Gains in Italy, Britain, France and Spain helped take up the slack, as did a sharp upturn in central Europe, Brussels-based carmakers group ACEA said.

"While the EU15 market stagnated (+0.1%), new EU member states' registrations surged by 16.6%," it pointed out, adding that calendar quirks had flattered sales in some markets by adding an extra working day.

The data cover EU members except Malta and Cyprus plus Switzerland, Norway and Iceland.

Toyota group registrations advanced 20.5% to 82,404 units, paced by 20.5% growth at the Toyota brand but with premium arm Lexus not far behind at 19.8%.

Including Russia and Turkey, European sales of its Yaris small car leaped by more than a third in January, while its RAV4 compact sport utility vehicle boosted sales 174%, a company spokesman said.

Pulling Ahead of DaimlerChrysler

Toyota monthly sales pulled ahead of DaimlerChrysler, whose registrations fell 2.3% year on year. A 2.3% gain in Mercedes-Benz brand registrations could not offset a drop of nearly half in Smart brand sales ahead of the launch of its second-generation two-seat car.

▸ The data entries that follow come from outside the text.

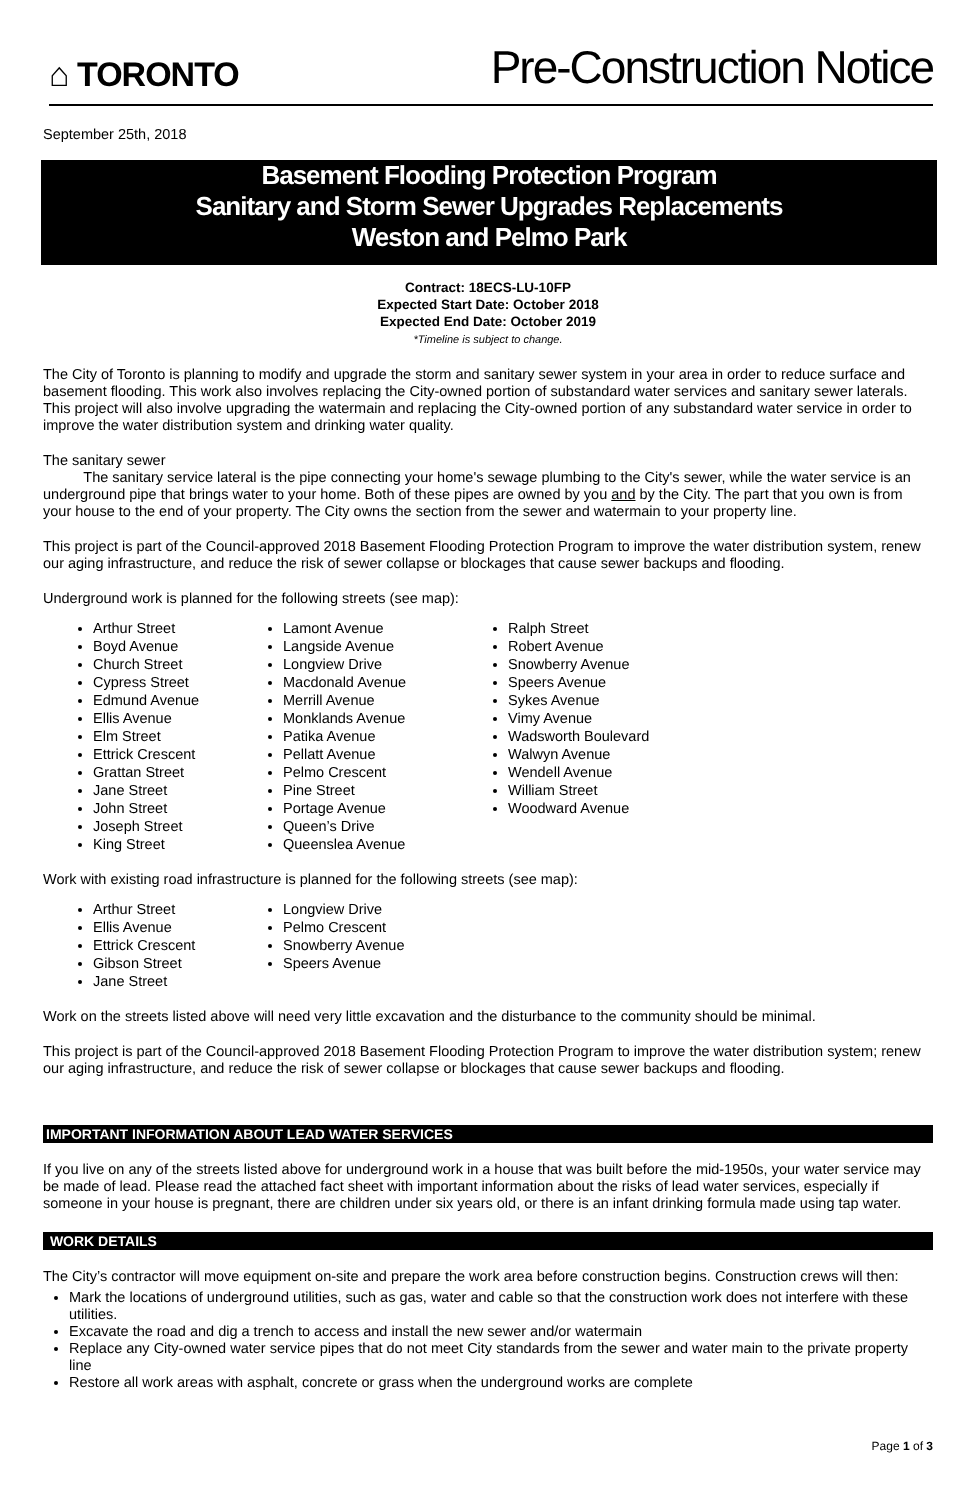⌂ TORONTO
Pre-Construction Notice
September 25th, 2018
Basement Flooding Protection Program
Sanitary and Storm Sewer Upgrades Replacements
Weston and Pelmo Park
Contract: 18ECS-LU-10FP
Expected Start Date: October 2018
Expected End Date: October 2019
*Timeline is subject to change.
The City of Toronto is planning to modify and upgrade the storm and sanitary sewer system in your area in order to reduce surface and basement flooding. This work also involves replacing the City-owned portion of substandard water services and sanitary sewer laterals. This project will also involve upgrading the watermain and replacing the City-owned portion of any substandard water service in order to improve the water distribution system and drinking water quality.
The sanitary sewer
The sanitary service lateral is the pipe connecting your home's sewage plumbing to the City's sewer, while the water service is an underground pipe that brings water to your home. Both of these pipes are owned by you and by the City. The part that you own is from your house to the end of your property. The City owns the section from the sewer and watermain to your property line.
This project is part of the Council-approved 2018 Basement Flooding Protection Program to improve the water distribution system, renew our aging infrastructure, and reduce the risk of sewer collapse or blockages that cause sewer backups and flooding.
Underground work is planned for the following streets (see map):
Arthur Street
Boyd Avenue
Church Street
Cypress Street
Edmund Avenue
Ellis Avenue
Elm Street
Ettrick Crescent
Grattan Street
Jane Street
John Street
Joseph Street
King Street
Lamont Avenue
Langside Avenue
Longview Drive
Macdonald Avenue
Merrill Avenue
Monklands Avenue
Patika Avenue
Pellatt Avenue
Pelmo Crescent
Pine Street
Portage Avenue
Queen’s Drive
Queenslea Avenue
Ralph Street
Robert Avenue
Snowberry Avenue
Speers Avenue
Sykes Avenue
Vimy Avenue
Wadsworth Boulevard
Walwyn Avenue
Wendell Avenue
William Street
Woodward Avenue
Work with existing road infrastructure is planned for the following streets (see map):
Arthur Street
Ellis Avenue
Ettrick Crescent
Gibson Street
Jane Street
Longview Drive
Pelmo Crescent
Snowberry Avenue
Speers Avenue
Work on the streets listed above will need very little excavation and the disturbance to the community should be minimal.
This project is part of the Council-approved 2018 Basement Flooding Protection Program to improve the water distribution system; renew our aging infrastructure, and reduce the risk of sewer collapse or blockages that cause sewer backups and flooding.
IMPORTANT INFORMATION ABOUT LEAD WATER SERVICES
If you live on any of the streets listed above for underground work in a house that was built before the mid-1950s, your water service may be made of lead. Please read the attached fact sheet with important information about the risks of lead water services, especially if someone in your house is pregnant, there are children under six years old, or there is an infant drinking formula made using tap water.
WORK DETAILS
The City’s contractor will move equipment on-site and prepare the work area before construction begins. Construction crews will then:
Mark the locations of underground utilities, such as gas, water and cable so that the construction work does not interfere with these utilities.
Excavate the road and dig a trench to access and install the new sewer and/or watermain
Replace any City-owned water service pipes that do not meet City standards from the sewer and water main to the private property line
Restore all work areas with asphalt, concrete or grass when the underground works are complete
Page 1 of 3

DaimlerChrysler shares nevertheless rocketed up more than 5% to their highest level since May 2002 on Wednesday's news that it was reviewing all options for its loss-making Chrysler division that could lead to a sale or spinoff.

The stock was up 5.1% at 54.13 euros by 0833 GMT while the DJ Stoxx European car sector index gained 2.2%. Daimler is the heaviest-weighted stock in the index, which itself is nearing a 10-year high.

Fiat saw brisk growth at its core Fiat brand and at Alfa-Romeo while Lancia sales firmed.

U.S. carmakers had a good month. Ford Motor group registrations grew at twice the market rate, helped primarily by its premium brand Volvo, which swelled 23%. Ford brand sales edged down, while Jaguar and Land Rover slumped.

Brisk demand for Opels and Vauxhalls plus double-digit growth for the entry-level Chevrolet brand helped General Motors registrations move up 7.6% despite weaker Saab sales.

Market leader Volkswagen's strong run in 2006 ran out of steam. Its group registrations slipped 3.8% in January, led lower by a 9% fall at the Volkswagen brand. Skoda registrations gained 14%.

Renault's market share retreated to 8.0% from 8.7% a year ago as registrations fell 7.5%. That put it behind Fiat, whose share moved up to 8.7% thanks to new models and a strong month in its home market of Italy.

Nissan registrations dropped 11.5%, taking its share below 2 percent ahead of a new model offensive.

South Korean manufacturers had a mixed month, with Hyundai registrations up 2.8% but Kia down 7.3%.